October 30, 2024

Scientists Use Machine Learning to Find Source of Salmonella

Scientists at the University of Georgia Center for Food Safety has developed a new approach to identify the animal source of some types of Salmonella outbreaks. The researchers have developed a machine learning approach.

Machine Learning

The study is published in the January 2019 issue of Emerging Infectious Diseases. Researchers Xiangyu Deng and Shaokang Zhang, along with a team of colleagues, used more than a thousand genomes to predict the animal sources of Salmonella Typhimurium. The project used experts from the Centers for Disease Control and Prevention, the Food & Drug Administration, the Minnesota Department of Health, and the Translational Genomics Research Institute.

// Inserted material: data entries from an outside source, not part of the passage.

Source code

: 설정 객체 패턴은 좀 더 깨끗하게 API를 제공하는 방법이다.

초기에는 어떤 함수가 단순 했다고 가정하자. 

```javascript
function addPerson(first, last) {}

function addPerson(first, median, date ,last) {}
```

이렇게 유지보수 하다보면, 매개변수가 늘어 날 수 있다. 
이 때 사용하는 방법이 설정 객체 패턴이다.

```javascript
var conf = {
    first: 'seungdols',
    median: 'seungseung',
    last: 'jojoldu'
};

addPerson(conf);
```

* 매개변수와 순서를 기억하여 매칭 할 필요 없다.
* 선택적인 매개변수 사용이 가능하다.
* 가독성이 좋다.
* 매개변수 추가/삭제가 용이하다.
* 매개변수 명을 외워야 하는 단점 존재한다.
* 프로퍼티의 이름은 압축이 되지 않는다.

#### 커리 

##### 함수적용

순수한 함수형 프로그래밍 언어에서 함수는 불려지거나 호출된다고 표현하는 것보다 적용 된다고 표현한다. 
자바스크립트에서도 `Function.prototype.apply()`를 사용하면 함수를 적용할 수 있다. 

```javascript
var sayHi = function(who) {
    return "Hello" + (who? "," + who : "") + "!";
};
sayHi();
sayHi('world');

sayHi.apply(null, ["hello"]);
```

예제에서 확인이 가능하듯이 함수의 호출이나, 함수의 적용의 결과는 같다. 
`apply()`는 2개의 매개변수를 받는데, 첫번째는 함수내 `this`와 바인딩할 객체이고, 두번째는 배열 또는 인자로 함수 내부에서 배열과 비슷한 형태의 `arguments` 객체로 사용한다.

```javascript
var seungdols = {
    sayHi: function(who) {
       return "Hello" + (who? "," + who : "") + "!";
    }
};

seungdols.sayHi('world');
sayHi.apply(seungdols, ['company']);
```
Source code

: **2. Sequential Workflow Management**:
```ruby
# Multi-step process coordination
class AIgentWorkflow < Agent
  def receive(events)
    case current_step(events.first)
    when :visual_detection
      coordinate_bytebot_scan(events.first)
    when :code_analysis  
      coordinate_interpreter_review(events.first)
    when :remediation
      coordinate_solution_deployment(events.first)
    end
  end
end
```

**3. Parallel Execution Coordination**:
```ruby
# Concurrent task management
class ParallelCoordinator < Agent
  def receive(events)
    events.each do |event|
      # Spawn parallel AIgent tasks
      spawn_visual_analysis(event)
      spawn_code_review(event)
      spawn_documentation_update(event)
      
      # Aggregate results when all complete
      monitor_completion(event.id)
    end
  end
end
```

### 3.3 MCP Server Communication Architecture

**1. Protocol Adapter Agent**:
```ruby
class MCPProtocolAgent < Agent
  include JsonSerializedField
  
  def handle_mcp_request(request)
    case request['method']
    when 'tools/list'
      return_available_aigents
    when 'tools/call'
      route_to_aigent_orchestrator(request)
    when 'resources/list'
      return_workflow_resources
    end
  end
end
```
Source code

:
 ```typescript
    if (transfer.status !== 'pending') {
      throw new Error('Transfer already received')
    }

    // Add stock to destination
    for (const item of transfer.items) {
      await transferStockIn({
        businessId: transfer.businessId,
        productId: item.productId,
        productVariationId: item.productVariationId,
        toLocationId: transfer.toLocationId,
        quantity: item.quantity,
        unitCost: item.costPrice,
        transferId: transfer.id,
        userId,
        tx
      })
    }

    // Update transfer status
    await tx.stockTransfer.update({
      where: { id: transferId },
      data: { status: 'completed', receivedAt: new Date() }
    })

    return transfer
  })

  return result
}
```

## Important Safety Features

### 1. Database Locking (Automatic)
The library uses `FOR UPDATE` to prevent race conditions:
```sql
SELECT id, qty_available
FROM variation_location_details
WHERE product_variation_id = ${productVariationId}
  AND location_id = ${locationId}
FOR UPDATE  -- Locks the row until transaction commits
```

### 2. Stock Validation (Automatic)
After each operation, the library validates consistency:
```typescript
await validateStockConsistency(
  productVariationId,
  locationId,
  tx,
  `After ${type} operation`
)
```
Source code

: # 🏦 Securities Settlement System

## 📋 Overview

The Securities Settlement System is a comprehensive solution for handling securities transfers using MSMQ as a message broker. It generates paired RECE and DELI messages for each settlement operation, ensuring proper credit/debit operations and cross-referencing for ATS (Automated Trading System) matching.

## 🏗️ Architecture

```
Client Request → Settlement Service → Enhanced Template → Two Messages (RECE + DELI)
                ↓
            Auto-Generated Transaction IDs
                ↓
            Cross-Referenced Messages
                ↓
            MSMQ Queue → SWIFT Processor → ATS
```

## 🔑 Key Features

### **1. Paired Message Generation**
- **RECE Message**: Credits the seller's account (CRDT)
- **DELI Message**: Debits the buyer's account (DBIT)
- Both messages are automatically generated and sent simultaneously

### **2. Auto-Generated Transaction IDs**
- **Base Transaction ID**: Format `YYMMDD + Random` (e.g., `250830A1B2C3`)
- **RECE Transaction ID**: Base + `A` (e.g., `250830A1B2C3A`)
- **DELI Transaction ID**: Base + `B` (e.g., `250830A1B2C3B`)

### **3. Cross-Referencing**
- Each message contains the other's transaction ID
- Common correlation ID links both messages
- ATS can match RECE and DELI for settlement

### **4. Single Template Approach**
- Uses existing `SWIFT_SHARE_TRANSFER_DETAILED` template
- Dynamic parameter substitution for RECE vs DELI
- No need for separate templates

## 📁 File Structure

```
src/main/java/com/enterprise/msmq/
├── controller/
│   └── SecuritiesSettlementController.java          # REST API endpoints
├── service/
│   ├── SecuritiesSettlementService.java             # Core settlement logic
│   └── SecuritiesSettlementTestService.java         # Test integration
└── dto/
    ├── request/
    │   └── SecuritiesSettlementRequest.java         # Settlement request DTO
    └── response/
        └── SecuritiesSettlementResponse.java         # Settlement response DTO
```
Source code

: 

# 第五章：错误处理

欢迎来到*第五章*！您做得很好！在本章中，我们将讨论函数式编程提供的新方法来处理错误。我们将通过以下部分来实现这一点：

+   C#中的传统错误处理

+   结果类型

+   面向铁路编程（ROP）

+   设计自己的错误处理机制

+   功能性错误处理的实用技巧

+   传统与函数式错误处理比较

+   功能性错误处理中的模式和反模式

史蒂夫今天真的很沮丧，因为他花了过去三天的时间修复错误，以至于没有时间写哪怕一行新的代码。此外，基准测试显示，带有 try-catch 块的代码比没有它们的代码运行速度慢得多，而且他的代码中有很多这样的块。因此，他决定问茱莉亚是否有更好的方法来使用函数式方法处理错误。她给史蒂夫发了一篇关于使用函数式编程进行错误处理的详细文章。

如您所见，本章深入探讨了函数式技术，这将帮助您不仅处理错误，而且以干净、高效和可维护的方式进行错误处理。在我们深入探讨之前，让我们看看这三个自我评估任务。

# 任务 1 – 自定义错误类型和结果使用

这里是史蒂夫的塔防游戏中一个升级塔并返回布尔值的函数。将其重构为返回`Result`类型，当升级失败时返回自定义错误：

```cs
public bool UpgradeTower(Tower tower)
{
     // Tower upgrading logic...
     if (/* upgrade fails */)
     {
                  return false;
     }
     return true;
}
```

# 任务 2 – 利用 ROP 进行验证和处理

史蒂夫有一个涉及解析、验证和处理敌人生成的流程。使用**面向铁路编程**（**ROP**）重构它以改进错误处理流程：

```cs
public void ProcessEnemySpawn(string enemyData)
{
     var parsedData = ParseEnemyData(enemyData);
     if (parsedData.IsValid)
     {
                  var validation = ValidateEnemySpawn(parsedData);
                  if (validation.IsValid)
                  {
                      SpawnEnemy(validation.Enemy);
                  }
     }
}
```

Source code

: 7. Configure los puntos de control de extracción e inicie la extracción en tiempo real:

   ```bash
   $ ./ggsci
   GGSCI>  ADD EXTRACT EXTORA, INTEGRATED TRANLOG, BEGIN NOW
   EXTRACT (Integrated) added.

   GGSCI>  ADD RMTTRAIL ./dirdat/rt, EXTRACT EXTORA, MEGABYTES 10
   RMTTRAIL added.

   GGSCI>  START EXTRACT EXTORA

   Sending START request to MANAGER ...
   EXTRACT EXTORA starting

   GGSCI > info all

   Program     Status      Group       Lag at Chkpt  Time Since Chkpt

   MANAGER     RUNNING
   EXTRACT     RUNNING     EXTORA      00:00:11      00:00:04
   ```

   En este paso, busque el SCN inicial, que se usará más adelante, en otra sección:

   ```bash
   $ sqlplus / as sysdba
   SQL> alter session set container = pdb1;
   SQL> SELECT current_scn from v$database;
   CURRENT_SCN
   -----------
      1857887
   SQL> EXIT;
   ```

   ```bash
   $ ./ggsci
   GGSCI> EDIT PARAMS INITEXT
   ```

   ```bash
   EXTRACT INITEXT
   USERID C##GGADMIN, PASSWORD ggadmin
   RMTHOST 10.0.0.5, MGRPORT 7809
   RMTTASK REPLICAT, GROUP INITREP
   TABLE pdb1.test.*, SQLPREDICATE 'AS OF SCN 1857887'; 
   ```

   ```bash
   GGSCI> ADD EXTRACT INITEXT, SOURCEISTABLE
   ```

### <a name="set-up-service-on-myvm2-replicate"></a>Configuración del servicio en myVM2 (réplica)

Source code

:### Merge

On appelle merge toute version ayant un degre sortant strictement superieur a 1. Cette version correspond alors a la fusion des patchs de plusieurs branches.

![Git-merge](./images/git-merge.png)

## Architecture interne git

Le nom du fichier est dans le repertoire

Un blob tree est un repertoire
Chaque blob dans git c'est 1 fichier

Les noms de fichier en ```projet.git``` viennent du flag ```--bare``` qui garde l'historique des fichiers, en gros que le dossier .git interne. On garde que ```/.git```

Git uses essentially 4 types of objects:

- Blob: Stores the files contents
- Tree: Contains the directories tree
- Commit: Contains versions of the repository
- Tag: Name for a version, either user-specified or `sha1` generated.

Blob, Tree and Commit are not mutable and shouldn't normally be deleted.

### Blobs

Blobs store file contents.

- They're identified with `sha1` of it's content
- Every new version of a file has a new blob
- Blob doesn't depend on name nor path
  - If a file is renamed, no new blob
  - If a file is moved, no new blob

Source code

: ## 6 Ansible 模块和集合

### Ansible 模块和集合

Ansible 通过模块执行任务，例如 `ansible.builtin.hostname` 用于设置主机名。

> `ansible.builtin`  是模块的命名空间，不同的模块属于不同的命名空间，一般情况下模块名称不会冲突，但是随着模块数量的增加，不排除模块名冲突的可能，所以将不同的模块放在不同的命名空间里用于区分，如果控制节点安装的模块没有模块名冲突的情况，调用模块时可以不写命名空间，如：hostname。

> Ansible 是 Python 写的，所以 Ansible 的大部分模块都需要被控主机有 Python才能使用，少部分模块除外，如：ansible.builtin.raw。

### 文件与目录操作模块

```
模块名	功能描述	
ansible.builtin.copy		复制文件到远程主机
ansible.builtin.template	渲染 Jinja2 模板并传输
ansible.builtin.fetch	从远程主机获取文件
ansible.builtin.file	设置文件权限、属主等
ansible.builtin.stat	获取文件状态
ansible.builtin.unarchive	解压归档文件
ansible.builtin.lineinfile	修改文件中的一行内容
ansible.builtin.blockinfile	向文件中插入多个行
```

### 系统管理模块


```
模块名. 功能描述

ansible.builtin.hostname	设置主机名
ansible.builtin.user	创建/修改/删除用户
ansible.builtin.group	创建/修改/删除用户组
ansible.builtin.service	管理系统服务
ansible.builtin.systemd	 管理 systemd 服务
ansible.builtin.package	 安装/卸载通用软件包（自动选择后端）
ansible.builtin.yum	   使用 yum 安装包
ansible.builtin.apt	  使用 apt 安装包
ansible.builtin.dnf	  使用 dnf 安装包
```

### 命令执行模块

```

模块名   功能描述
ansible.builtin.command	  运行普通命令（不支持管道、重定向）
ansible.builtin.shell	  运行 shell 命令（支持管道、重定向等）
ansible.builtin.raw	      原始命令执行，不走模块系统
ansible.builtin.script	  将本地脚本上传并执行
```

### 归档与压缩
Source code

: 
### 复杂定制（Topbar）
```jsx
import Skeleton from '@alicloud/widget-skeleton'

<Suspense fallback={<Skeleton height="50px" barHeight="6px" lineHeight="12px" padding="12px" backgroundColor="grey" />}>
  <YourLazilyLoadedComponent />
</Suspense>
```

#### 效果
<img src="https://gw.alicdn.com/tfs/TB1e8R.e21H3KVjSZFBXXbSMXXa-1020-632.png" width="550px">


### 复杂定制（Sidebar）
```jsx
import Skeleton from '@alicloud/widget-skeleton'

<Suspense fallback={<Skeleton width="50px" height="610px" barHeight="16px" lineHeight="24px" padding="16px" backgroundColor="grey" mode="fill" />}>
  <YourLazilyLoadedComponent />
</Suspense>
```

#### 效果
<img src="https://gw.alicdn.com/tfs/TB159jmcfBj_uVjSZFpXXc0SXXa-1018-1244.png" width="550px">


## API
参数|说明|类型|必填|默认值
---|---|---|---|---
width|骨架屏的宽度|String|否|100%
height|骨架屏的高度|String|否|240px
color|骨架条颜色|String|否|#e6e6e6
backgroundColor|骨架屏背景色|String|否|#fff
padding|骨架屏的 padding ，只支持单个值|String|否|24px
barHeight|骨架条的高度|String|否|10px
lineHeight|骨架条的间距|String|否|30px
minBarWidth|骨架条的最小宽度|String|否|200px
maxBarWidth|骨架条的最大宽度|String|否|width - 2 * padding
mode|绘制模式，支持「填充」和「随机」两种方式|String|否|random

Almost 3,000 outbreaks of food poisoning were reported in the U.S. from 2009 to 2015. Ninety percent of those outbreaks were caused by different strains of Salmonella bacteria.

The scientists trained the machine, an algorithm they named Random Forest, with more than 1,300 Salmonella Typhimurium genomes with known sources. The machine then “learned” how to predict the animal sources of different genomes.

Deng said in a statement, ‘We used this big collection of Typhimurium genomes as the training set to build the classifier. The classifier predicts the source of the Typhimurium isolate by interrogating thousands of genetic features of its genome.”

The system predicted the animal source of the bacteria with 83% accuracy. It works best with Salmonella from poultry and swine. The machine also detects whether its prediction is precise or imprecise.

According to Deng, the machine does have some limitations. It can’t predict seafood as a source of Salmonella yet, and has trouble predicting Salmonella strains that can pass among animals.

This program, if developed and used by public health departments, could help trace the outbreak strain of Salmonella bacteria back to the source more quickly than traditional methods such as traceback. Identifying the source of n outbreak helps limit the number of patients and will prevent more illnesses. And this program could give public health officials confidence to implicate the source of the outbreak.